[EXERCISE DIRECTIONS] Repeat all the records, precisely as given.

[Records drawn from a dataset]
===============

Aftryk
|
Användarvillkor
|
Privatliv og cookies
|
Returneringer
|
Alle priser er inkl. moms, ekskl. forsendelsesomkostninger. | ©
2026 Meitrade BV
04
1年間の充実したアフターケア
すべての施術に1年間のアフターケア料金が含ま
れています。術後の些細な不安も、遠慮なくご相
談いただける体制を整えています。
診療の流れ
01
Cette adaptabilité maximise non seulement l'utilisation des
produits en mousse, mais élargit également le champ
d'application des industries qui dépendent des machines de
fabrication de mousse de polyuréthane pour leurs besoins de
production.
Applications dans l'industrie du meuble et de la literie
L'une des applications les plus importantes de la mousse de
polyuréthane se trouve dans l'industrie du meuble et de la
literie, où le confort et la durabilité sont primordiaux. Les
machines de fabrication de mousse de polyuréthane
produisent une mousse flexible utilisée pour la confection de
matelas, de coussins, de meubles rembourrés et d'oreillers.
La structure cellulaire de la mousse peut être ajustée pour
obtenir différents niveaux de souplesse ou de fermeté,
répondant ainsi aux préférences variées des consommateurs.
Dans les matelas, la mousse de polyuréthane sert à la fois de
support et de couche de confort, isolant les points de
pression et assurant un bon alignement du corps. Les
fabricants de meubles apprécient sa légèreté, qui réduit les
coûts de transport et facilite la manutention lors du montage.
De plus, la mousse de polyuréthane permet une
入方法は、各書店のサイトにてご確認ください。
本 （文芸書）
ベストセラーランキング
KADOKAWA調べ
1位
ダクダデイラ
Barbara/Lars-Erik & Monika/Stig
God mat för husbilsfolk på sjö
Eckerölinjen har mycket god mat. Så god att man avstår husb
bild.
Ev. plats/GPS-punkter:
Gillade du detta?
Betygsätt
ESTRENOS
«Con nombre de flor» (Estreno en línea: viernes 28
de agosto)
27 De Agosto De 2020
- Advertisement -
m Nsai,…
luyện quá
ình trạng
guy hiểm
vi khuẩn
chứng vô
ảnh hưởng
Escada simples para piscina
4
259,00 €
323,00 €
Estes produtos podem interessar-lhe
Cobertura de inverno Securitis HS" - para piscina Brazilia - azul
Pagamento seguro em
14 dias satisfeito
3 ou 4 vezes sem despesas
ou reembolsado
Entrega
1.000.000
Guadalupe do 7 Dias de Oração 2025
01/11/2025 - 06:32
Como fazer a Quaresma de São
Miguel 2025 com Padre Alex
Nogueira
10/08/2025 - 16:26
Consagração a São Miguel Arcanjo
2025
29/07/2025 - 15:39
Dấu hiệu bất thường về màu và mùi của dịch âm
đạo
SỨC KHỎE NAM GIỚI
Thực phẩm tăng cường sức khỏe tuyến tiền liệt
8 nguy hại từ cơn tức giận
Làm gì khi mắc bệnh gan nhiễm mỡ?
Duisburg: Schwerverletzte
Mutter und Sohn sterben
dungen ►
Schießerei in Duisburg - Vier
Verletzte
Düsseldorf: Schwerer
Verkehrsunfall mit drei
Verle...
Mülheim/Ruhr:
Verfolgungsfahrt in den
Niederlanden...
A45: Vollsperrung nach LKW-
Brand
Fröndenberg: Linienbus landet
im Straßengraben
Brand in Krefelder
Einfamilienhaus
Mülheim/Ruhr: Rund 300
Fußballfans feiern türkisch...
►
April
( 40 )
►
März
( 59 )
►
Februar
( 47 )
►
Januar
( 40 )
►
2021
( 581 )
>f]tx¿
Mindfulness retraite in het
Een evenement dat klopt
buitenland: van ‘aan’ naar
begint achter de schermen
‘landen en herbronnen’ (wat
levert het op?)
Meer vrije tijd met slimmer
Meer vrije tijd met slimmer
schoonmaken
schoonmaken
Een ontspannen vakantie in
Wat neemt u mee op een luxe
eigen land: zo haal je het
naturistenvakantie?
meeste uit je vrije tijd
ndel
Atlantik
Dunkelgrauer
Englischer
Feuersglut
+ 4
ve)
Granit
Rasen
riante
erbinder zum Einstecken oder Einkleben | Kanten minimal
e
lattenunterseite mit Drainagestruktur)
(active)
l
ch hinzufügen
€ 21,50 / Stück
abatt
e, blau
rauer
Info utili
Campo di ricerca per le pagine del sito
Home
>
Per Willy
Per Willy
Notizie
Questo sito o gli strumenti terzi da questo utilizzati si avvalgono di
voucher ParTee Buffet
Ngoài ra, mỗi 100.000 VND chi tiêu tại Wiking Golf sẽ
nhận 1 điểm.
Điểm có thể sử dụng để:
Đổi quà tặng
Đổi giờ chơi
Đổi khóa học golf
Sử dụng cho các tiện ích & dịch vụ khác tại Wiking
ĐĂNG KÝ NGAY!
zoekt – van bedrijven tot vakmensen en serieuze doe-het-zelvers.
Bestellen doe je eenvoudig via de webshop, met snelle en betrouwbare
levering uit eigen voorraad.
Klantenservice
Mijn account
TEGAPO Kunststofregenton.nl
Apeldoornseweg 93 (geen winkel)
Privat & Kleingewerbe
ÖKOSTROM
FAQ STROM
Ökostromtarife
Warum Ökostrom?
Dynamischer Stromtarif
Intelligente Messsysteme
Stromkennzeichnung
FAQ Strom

===============

[RESULT OF THE TASK]
Aftryk
|
Användarvillkor
|
Privatliv og cookies
|
Returneringer
|
Alle priser er inkl. moms, ekskl. forsendelsesomkostninger. | ©
2026 Meitrade BV
04
1年間の充実したアフターケア
すべての施術に1年間のアフターケア料金が含ま
れています。術後の些細な不安も、遠慮なくご相
談いただける体制を整えています。
診療の流れ
01
Cette adaptabilité maximise non seulement l'utilisation des
produits en mousse, mais élargit également le champ
d'application des industries qui dépendent des machines de
fabrication de mousse de polyuréthane pour leurs besoins de
production.
Applications dans l'industrie du meuble et de la literie
L'une des applications les plus importantes de la mousse de
polyuréthane se trouve dans l'industrie du meuble et de la
literie, où le confort et la durabilité sont primordiaux. Les
machines de fabrication de mousse de polyuréthane
produisent une mousse flexible utilisée pour la confection de
matelas, de coussins, de meubles rembourrés et d'oreillers.
La structure cellulaire de la mousse peut être ajustée pour
obtenir différents niveaux de souplesse ou de fermeté,
répondant ainsi aux préférences variées des consommateurs.
Dans les matelas, la mousse de polyuréthane sert à la fois de
support et de couche de confort, isolant les points de
pression et assurant un bon alignement du corps. Les
fabricants de meubles apprécient sa légèreté, qui réduit les
coûts de transport et facilite la manutention lors du montage.
De plus, la mousse de polyuréthane permet une
入方法は、各書店のサイトにてご確認ください。
本 （文芸書）
ベストセラーランキング
KADOKAWA調べ
1位
ダクダデイラ
Barbara/Lars-Erik & Monika/Stig
God mat för husbilsfolk på sjö
Eckerölinjen har mycket god mat. Så god att man avstår husb
bild.
Ev. plats/GPS-punkter:
Gillade du detta?
Betygsätt
ESTRENOS
«Con nombre de flor» (Estreno en línea: viernes 28
de agosto)
27 De Agosto De 2020
- Advertisement -
m Nsai,…
luyện quá
ình trạng
guy hiểm
vi khuẩn
chứng vô
ảnh hưởng
Escada simples para piscina
4
259,00 €
323,00 €
Estes produtos podem interessar-lhe
Cobertura de inverno Securitis HS" - para piscina Brazilia - azul
Pagamento seguro em
14 dias satisfeito
3 ou 4 vezes sem despesas
ou reembolsado
Entrega
1.000.000
Guadalupe do 7 Dias de Oração 2025
01/11/2025 - 06:32
Como fazer a Quaresma de São
Miguel 2025 com Padre Alex
Nogueira
10/08/2025 - 16:26
Consagração a São Miguel Arcanjo
2025
29/07/2025 - 15:39
Dấu hiệu bất thường về màu và mùi của dịch âm
đạo
SỨC KHỎE NAM GIỚI
Thực phẩm tăng cường sức khỏe tuyến tiền liệt
8 nguy hại từ cơn tức giận
Làm gì khi mắc bệnh gan nhiễm mỡ?
Duisburg: Schwerverletzte
Mutter und Sohn sterben
dungen ►
Schießerei in Duisburg - Vier
Verletzte
Düsseldorf: Schwerer
Verkehrsunfall mit drei
Verle...
Mülheim/Ruhr:
Verfolgungsfahrt in den
Niederlanden...
A45: Vollsperrung nach LKW-
Brand
Fröndenberg: Linienbus landet
im Straßengraben
Brand in Krefelder
Einfamilienhaus
Mülheim/Ruhr: Rund 300
Fußballfans feiern türkisch...
►
April
( 40 )
►
März
( 59 )
►
Februar
( 47 )
►
Januar
( 40 )
►
2021
( 581 )
>f]tx¿
Mindfulness retraite in het
Een evenement dat klopt
buitenland: van ‘aan’ naar
begint achter de schermen
‘landen en herbronnen’ (wat
levert het op?)
Meer vrije tijd met slimmer
Meer vrije tijd met slimmer
schoonmaken
schoonmaken
Een ontspannen vakantie in
Wat neemt u mee op een luxe
eigen land: zo haal je het
naturistenvakantie?
meeste uit je vrije tijd
ndel
Atlantik
Dunkelgrauer
Englischer
Feuersglut
+ 4
ve)
Granit
Rasen
riante
erbinder zum Einstecken oder Einkleben | Kanten minimal
e
lattenunterseite mit Drainagestruktur)
(active)
l
ch hinzufügen
€ 21,50 / Stück
abatt
e, blau
rauer
Info utili
Campo di ricerca per le pagine del sito
Home
>
Per Willy
Per Willy
Notizie
Questo sito o gli strumenti terzi da questo utilizzati si avvalgono di
voucher ParTee Buffet
Ngoài ra, mỗi 100.000 VND chi tiêu tại Wiking Golf sẽ
nhận 1 điểm.
Điểm có thể sử dụng để:
Đổi quà tặng
Đổi giờ chơi
Đổi khóa học golf
Sử dụng cho các tiện ích & dịch vụ khác tại Wiking
ĐĂNG KÝ NGAY!
zoekt – van bedrijven tot vakmensen en serieuze doe-het-zelvers.
Bestellen doe je eenvoudig via de webshop, met snelle en betrouwbare
levering uit eigen voorraad.
Klantenservice
Mijn account
TEGAPO Kunststofregenton.nl
Apeldoornseweg 93 (geen winkel)
Privat & Kleingewerbe
ÖKOSTROM
FAQ STROM
Ökostromtarife
Warum Ökostrom?
Dynamischer Stromtarif
Intelligente Messsysteme
Stromkennzeichnung
FAQ Strom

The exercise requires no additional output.